[[ SOURCE DATA open ]]

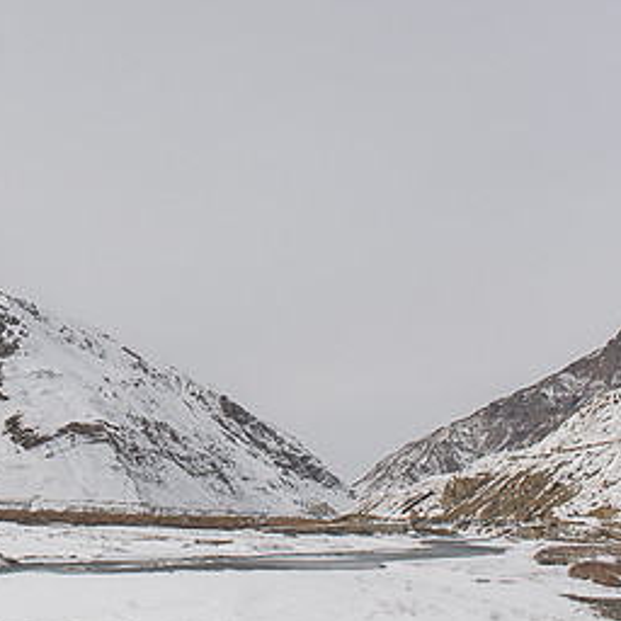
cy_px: 279
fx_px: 1055
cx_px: 29
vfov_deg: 32.8
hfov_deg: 30.9
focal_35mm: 52
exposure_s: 1/2000
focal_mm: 27
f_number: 14
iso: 640
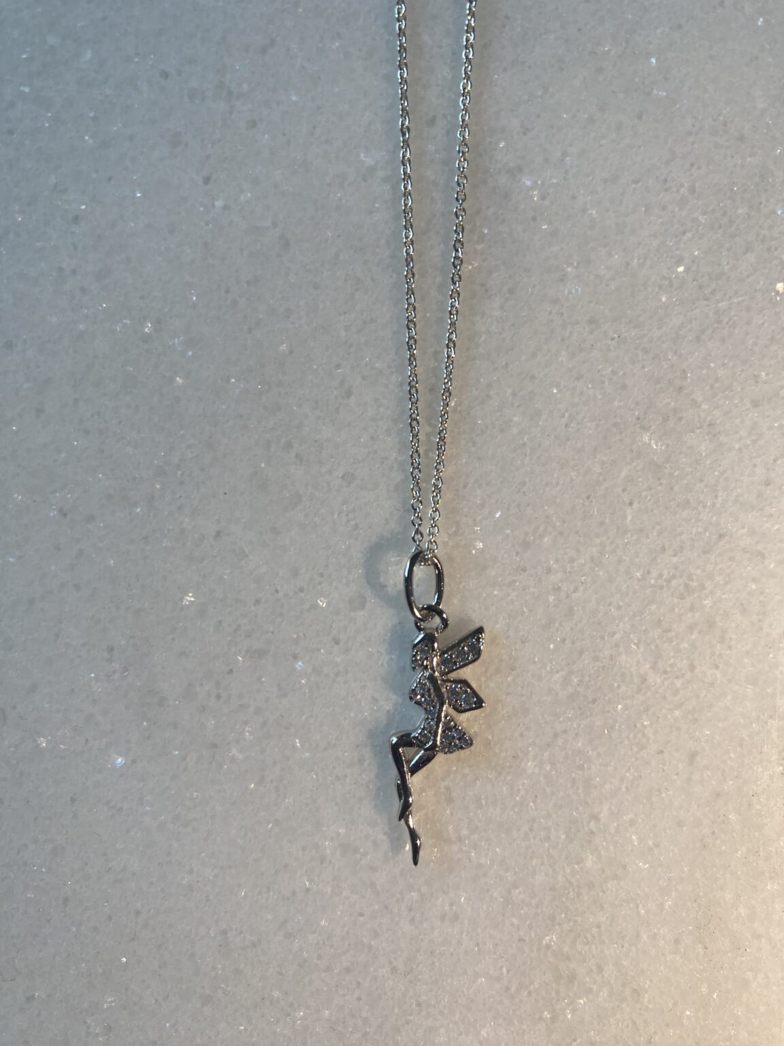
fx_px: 755
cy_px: 523
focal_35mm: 25
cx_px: 392
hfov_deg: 54.9
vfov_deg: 69.4
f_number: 1.8
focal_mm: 4.25
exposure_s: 1/122
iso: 40
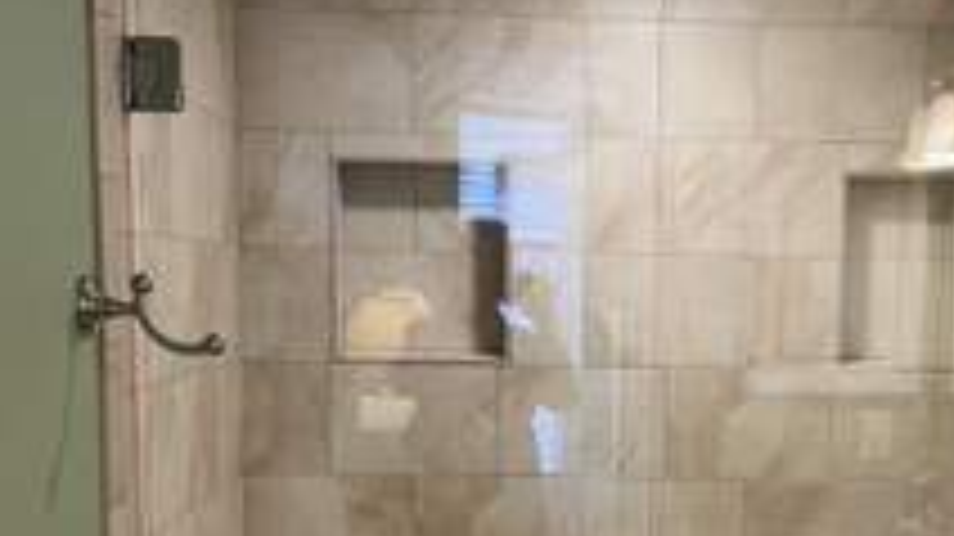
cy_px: 493
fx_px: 1618
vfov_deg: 18.4
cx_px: 639
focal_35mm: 64
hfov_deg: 32.6
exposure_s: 1/60
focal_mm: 4.2
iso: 80
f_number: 1.6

[[ SOURCE DATA closed ]]

» WORK ORDER:
Repeat the entries word for word and skip the pictures.

» RESULT FOR THIS TASK:
cy_px: 279
fx_px: 1055
cx_px: 29
vfov_deg: 32.8
hfov_deg: 30.9
focal_35mm: 52
exposure_s: 1/2000
focal_mm: 27
f_number: 14
iso: 640
fx_px: 755
cy_px: 523
focal_35mm: 25
cx_px: 392
hfov_deg: 54.9
vfov_deg: 69.4
f_number: 1.8
focal_mm: 4.25
exposure_s: 1/122
iso: 40
cy_px: 493
fx_px: 1618
vfov_deg: 18.4
cx_px: 639
focal_35mm: 64
hfov_deg: 32.6
exposure_s: 1/60
focal_mm: 4.2
iso: 80
f_number: 1.6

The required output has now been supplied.